Regulation (EU) No 528/2012 defines a biocidal product as one “consisting of, containing or generating one or more active substances, with the intention of destroying, deterring, rendering harmless, preventing the action of, or otherwise exerting a controlling effect on, any harmful organism by any means other than mere physical or mechanical action”. According to the Cosmetics Regulation (1223/2009), a cosmetic product is any substance or mixture intended to be in contact with external parts of the body or with the teeth and mouth, with the aim of cleaning, perfuming, changing appearance, protecting, keeping in good condition or correcting odours.
Establishing a clear borderline
These definitions identify the product types, and differentiating between them is apparently straightforward. However, some products may have properties matching both definitions. In that case, establishing a clear borderline between a biocidal and a cosmetic product is crucial: it determines the legal framework under which a product can go to market.

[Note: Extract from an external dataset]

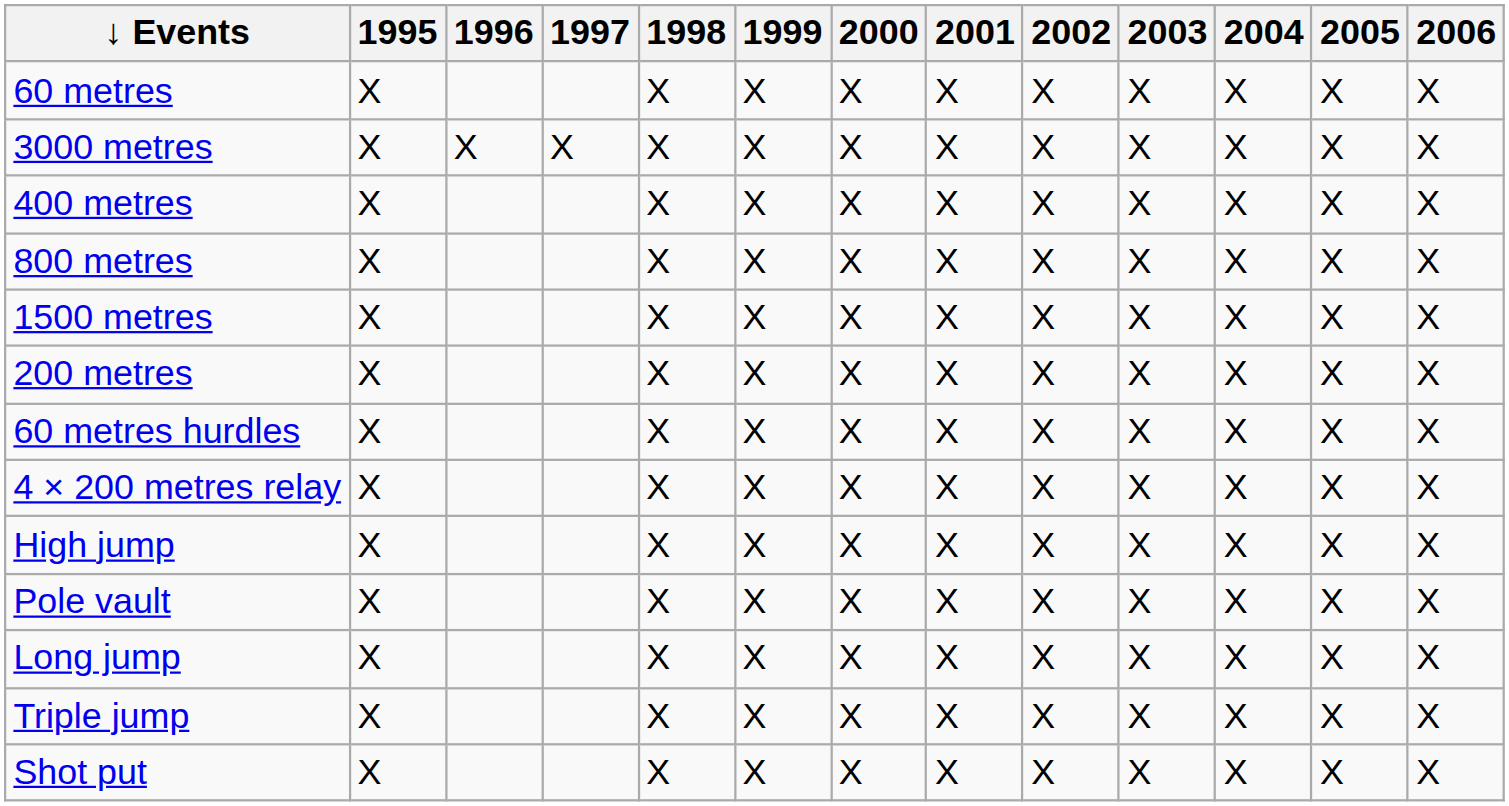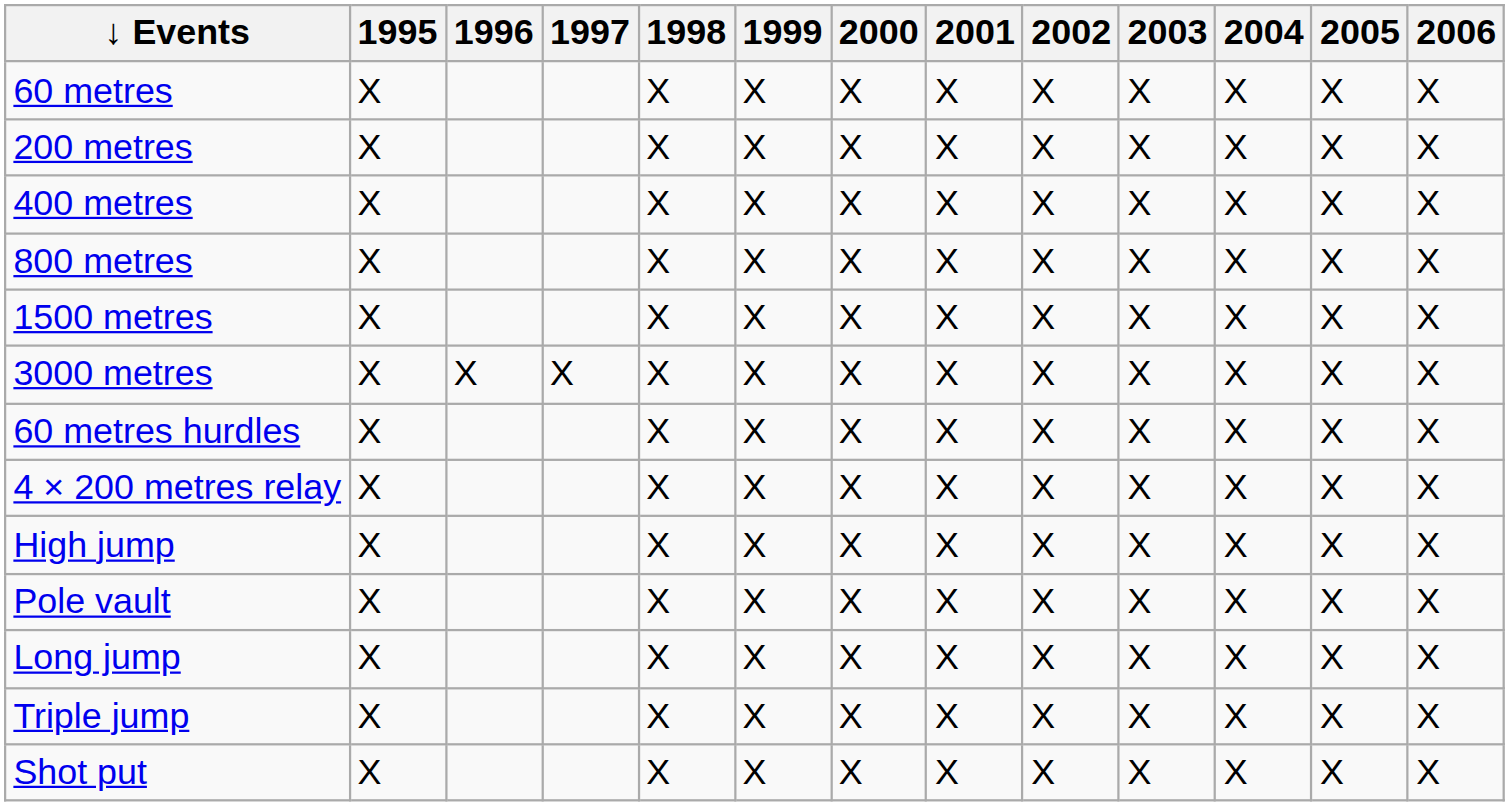rows swapped: 200 metres <-> 3000 metres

Although, in the case of discrepancy, it is the national authorities of each EU member state who decide the product’s classification based on a case-by-case analysis, the initial decision is made by the manufacturer.
One approach could be to register borderline products as biocides, as the regulatory requirements are stricter. But there are financial considerations: registering a biocidal product is complex, time-consuming and more expensive than a cosmetic product. The target consumer may also change depending on how the product is marketed.